Education News
April 27, 2011
As more middle class families choose alternatives to California's private schools, public schools are being affected.
Continuing reductions in education budgets in California are increasingly sending middle class parents to explore alternative arrangements, the Mercury News reports. With the shortening of the school year, increase in class sizes and program cuts at public schools, some private schools are seeing record applications this year. Calvary Christian Academy in San Jose, even plans to reopen this August because of the increased demand after closing its doors several years ago.
After a decade of falling enrollment, in part due to the bursting of the internet bubble and a general economic downturn, interest in private education seems to be on the rise. Some schools are reporting a 25% rise in applications. Harry McKay, head of the School at St. Andrew’s Episcopal in Saratoga, said 40% more people applied or inquired about applying this year than the last. Although this year’s statewide private school enrollment numbers are only 8% compared with 10% in 2001, counties like Santa Clara report that the number of public school students is growing at a slower rate than the population growth since the 2000s.
According to the article, California parents have traditionally preferred public education for their kids while also supporting increased taxes and bonds to fund it. However, if the trend is reversing, this could have a devastating social, economic and political effects on the state, says UCLA professor Gary Orfield.
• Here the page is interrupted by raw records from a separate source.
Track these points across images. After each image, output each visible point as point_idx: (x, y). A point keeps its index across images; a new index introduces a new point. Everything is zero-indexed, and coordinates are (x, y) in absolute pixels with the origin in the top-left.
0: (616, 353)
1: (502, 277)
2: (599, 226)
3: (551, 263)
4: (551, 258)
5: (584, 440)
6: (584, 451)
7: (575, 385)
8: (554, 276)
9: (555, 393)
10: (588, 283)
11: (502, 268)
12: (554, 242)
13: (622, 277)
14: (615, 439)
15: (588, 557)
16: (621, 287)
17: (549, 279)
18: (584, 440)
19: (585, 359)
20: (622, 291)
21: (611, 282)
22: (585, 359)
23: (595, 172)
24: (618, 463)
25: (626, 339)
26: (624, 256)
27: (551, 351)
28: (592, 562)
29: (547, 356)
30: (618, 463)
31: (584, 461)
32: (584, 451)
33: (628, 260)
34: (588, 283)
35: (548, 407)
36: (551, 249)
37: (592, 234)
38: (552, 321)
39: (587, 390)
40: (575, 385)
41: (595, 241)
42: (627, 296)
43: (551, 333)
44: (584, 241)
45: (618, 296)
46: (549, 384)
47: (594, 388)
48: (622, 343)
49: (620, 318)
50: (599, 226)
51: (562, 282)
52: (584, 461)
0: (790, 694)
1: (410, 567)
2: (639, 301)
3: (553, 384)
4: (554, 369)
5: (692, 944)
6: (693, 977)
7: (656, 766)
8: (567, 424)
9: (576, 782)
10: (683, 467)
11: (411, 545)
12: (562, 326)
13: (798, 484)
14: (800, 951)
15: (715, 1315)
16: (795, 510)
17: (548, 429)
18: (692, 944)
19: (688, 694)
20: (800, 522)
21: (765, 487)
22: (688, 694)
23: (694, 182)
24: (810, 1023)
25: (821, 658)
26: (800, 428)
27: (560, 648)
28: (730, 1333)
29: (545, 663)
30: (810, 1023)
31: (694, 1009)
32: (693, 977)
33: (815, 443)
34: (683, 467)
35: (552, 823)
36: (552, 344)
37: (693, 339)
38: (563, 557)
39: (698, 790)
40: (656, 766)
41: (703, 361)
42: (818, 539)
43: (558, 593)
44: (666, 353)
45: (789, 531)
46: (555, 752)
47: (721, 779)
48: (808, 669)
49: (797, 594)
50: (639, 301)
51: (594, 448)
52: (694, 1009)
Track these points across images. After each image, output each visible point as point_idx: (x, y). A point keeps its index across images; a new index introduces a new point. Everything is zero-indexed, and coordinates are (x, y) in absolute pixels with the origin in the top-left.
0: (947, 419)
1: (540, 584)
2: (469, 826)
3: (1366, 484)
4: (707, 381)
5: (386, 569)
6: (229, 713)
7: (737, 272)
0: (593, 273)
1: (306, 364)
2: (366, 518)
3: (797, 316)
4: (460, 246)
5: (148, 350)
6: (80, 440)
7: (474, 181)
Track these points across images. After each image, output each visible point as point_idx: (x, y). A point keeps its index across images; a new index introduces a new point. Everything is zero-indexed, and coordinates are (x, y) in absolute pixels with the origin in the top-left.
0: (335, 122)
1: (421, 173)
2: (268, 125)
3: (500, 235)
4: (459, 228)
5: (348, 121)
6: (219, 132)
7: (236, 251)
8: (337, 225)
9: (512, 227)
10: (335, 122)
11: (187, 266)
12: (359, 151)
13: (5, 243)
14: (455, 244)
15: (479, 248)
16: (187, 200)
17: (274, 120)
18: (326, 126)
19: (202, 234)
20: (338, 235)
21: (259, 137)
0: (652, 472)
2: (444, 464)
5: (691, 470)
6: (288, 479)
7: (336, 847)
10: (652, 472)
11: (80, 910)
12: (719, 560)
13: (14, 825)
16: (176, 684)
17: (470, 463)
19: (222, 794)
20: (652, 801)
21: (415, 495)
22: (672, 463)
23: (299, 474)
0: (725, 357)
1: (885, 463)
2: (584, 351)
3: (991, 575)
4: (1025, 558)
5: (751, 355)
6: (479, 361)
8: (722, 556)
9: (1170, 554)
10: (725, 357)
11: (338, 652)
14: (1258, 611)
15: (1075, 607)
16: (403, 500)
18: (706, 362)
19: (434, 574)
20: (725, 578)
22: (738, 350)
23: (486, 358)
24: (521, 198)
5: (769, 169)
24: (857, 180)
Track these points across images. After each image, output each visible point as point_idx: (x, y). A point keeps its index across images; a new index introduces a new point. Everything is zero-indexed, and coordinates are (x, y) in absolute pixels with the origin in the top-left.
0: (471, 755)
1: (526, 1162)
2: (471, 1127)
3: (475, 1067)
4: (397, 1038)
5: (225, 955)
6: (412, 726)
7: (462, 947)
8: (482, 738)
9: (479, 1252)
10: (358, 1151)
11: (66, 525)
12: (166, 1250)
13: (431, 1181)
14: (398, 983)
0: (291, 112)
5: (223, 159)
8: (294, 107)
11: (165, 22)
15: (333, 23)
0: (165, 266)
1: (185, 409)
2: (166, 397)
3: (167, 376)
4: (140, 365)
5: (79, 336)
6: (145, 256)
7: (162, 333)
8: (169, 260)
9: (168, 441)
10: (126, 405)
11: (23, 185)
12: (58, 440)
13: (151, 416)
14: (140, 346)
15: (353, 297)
When middle-class families are the mainstay of public schools, they lend stability, raise standards, pursue accountability and anchor city neighborhoods. “The severe decline in public education will make the entire state less attractive to middle-class families and good teachers in general.”
The experience of San Jose parent Loren Daugherty seems to bear this out. Daugherty enrolled her daughter at Valley Christian private school after a favorite teacher at her public kindergarten had been laid off in the latest rounds of cuts. Daugherty was also afraid that with large class sizes, any kind of personalized attention was no longer possible:
“Teachers are pulled in so many directions, they weren’t being supported enough.”
Last Tuesday, at a public hearing on the teacher furloughs next year, more San Jose United parents threatened to withdraw from public schools if the district increased the class sizes.
That’s not what the district wants to do, spokeswoman Karen Fuqua said. If parents would invest the private tuition they pay — from $5,000 to $30,000 a year — in the district instead, class sizes wouldn’t have to be raised, she said.